Wednesday, April 22, 2015

Galactic economy

Just a little pressure, just a whisper, just enough to make it move.  It isn't necessary to pour the entire bag of sand on one side of the scale, just start with a grain of sand, then add another one, and keep adding them until the scale balances.
Moving too slowly?  Something is going to come along and push you.  Moving too fast?  Something will be in your way.
Procrastination/Patience, exuberance/reticence, fear/love, all these things will arise in their turn.  The response triggers are somatic by now.  I am pissed off and impatient before I have had a chance to notice it.  As soon as it is visible, audible, tangible,-that tight feeling in the gut, that's a nice time to stand back and say, "Oh, yes, I remember you.  What is it you want?"  It's always something.  Getting there sooner?  just racing to the grave.  That's all the finish line is anyhow; once a goal has been attained, another one appears, once everything seems to be worked out, watch out, because it's a sign of imminent unraveling.

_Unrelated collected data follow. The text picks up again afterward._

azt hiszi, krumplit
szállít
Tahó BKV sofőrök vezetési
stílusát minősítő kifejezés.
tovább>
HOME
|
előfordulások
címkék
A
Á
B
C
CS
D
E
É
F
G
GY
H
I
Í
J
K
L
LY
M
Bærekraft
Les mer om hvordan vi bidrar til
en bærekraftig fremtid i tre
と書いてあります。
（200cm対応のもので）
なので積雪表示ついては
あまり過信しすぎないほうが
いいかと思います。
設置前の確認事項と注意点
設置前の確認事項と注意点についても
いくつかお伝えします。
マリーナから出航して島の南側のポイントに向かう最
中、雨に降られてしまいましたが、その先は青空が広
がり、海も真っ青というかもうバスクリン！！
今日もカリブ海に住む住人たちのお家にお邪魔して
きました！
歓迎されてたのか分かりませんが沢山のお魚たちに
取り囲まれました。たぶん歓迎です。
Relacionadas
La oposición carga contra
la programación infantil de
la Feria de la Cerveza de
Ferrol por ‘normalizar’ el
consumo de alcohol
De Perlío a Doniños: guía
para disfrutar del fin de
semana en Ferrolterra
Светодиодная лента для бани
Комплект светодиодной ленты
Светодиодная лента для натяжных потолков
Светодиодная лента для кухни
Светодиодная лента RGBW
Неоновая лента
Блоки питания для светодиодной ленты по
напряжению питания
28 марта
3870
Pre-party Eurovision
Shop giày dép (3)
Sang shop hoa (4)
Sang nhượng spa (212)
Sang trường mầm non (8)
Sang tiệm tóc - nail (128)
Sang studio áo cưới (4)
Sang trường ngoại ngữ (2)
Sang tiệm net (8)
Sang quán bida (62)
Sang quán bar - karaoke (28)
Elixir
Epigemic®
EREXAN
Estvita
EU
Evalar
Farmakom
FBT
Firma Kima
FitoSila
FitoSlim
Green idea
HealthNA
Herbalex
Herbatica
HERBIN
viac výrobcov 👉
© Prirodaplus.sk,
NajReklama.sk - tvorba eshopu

Things are taken away, a few molecules at a time.  Somewhere on the continuum I catch glimpses, I see that I have been walking or driving or sitting in a dream, and thinking it is the real place, but the one that consensus reality designates as the real place tells me a different story.  That place is always waiting with a list of what needs to be done to get the shit together before it's too late.  Pain, then anaesthesia, until the next time I pull the covers down and peek out to see if the world has changed for the [subjective] better.  It hasn't, most of the time.
The moments when it's possible to notice the unregulated beauty of the unforeseen are the juicy delights I look for every day.

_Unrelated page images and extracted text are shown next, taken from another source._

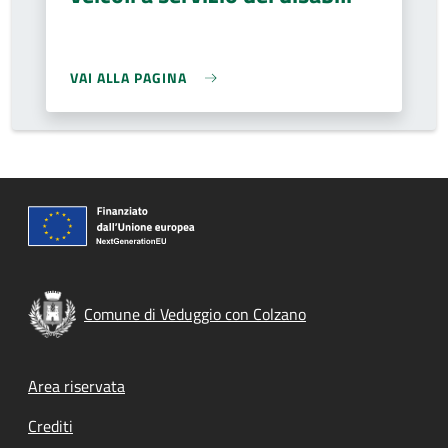
VAI ALLA PAGINA
Comune di Veduggio con Colzano
Footer menu
Area riservata
Crediti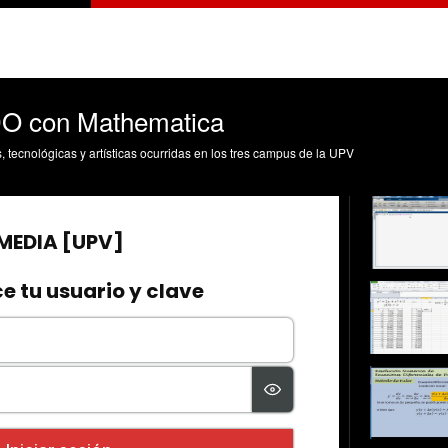
O con Mathematica
s, tecnológicas y artísticas ocurridas en los tres campus de la UPV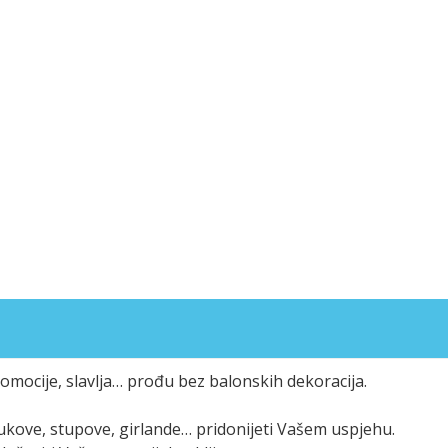
omocije, slavlja… prođu bez balonskih dekoracija.
 lukove, stupove, girlande… pridonijeti Vašem uspjehu.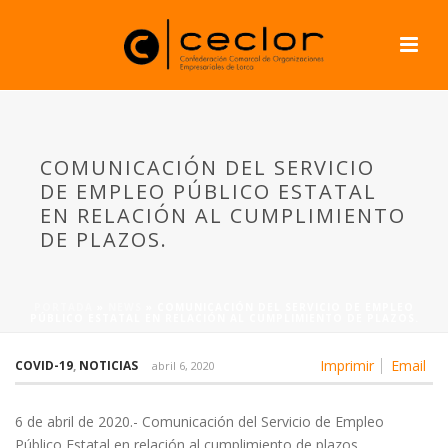
COMUNICACIÓN DEL SERVICIO
DE EMPLEO PÚBLICO ESTATAL
EN RELACIÓN AL CUMPLIMIENTO
DE PLAZOS.
PORTADA
»
NEWS
»
COMUNICACIÓN DEL SERVICIO DE EMPLEO
PÚBLICO ESTATAL EN RELACIÓN AL CUMPLIMIENTO DE PLAZOS.
Imprimir
Email
COVID-19
,
NOTICIAS
abril 6, 2020
6 de abril de 2020.- Comunicación del Servicio de Empleo
Público Estatal en relación al cumplimiento de plazos.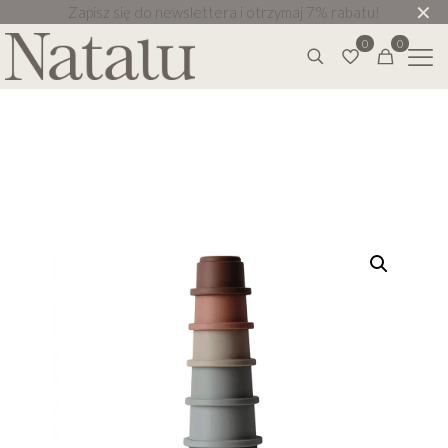
✕
Zapisz się do newslettera i otrzymaj 7% rabatu!
0
0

Lately, it has occurred to me that I have been viewing death all wrong.  Not that it is something to be sought, but that it may not be something to be feared.  It is either nothing at all, or it is something, but whatever that is is undefinable, I don't care what religious practice gets applied to it.  In some ways, it is irrelevant
As I spin back and forth in the time machine, recalling what I was so desperate for, and never able to find, to this place that Roseanne Barr called the youth of old age, where the things I regret are things I didn't know existed, and would be pointless to hunt down now.  It would be like ignoring the evening bird song because I was too busy grieving for the morning.
In this increasingly difficult physical world, what has been stripped away leaves the undeniable now, where there is richness of a kind I thought fit to overlook.  The gift of being able to walk, of being able to breathe, of reading, of being able to see, to be independent and live in my remote and complicated home.  Absolutely ordinary life, bursting with goodness and light.  How did I miss it? I have plugged my ears and squeezed shut my eyes and yelled "la la la la la!" like a 2 year old.  Life on my terms.  Not this, but that.  Well, I had to get spoken sharply to, I suppose, the light pressure and whispers weren't enough, but at least nobody was sent with airhorns, or trumpets.  Yet.